Um resultado que a administração justifica com a imposição do Banco de Portugal que levou à troca de dívida senior do Novo Banco para o BES.

Em comunicado a instituição, liderada por Luís Máximo dos Santos, refere que o resultado constitui um reflexo contabilístico “dos eventos ocorridos durante todo o exercício de 2015, incluindo as deliberações do Banco de Portugal de 29 de dezembro de 2015 (…) sobretudo, a retransmissão para o BES das responsabilidades decorrentes das cinco emissões de dívida não subordinada devolvidas ao BES”, que representaram um custo contabilístico de 2,237 mil milhões de euros.

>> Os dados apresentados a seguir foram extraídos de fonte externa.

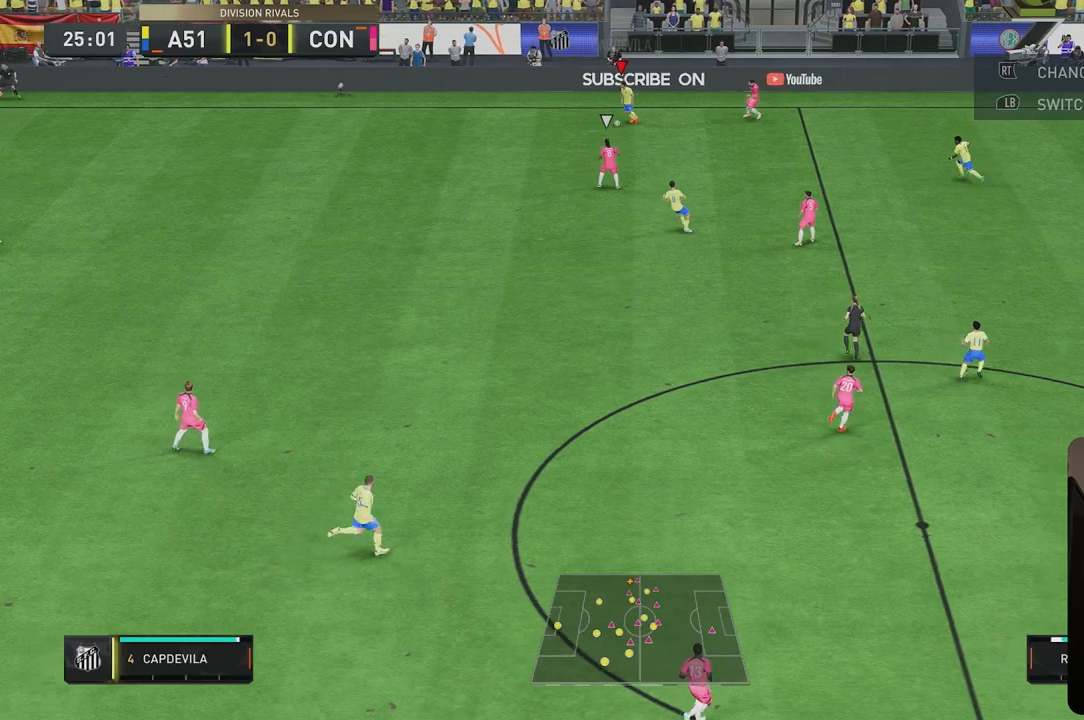
{"buttons": ["L1"], "left_stick": "center", "right_stick": "center", "events": [[67, "L1", "down"], [117, "L1", "up"], [167, "L1", "down"]]}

Sem tal transmissão, diz o comunicado, o resultado líquido negativo seria de 360,6 milhões de euros, decorrente, “em larga medida, dos resultados da reavaliação cambial de ativos e passivos monetários, expressos em moeda estrangeira (- 98,7 milhões de euros), e das provisões líquidas de anulações (- 152,5 milhões de euros), constituídas em função da ponderação do elevado número de processos judiciais contra o BES.

No conjunto, os proveitos do Banco Espírito Santo foram negativos em mais de 193,5 milhões e os custos cifraram-se em menos 168,3 no ano que passou.

Os dados inscritos na demonstração de resultados vêm agravar ainda mais a situação patrimonial do BES “mau”. O passivo da instituição cresceu para 5,446 mil milhões de euros. Os capitais próprios foram negativos em 5,287 mil milhões em relação os -2,679 mil milhões de 2014. Contas feitas é este o "buraco" orçamental da instituição.

Desde agosto de 2014, no âmbito do processo de resolução que pôs fim ao Banco Espírito Santo, que, o que resta do BES, está em processo de insolvência mas a liquidação só acontecerá após decisão do Banco Central Europeu.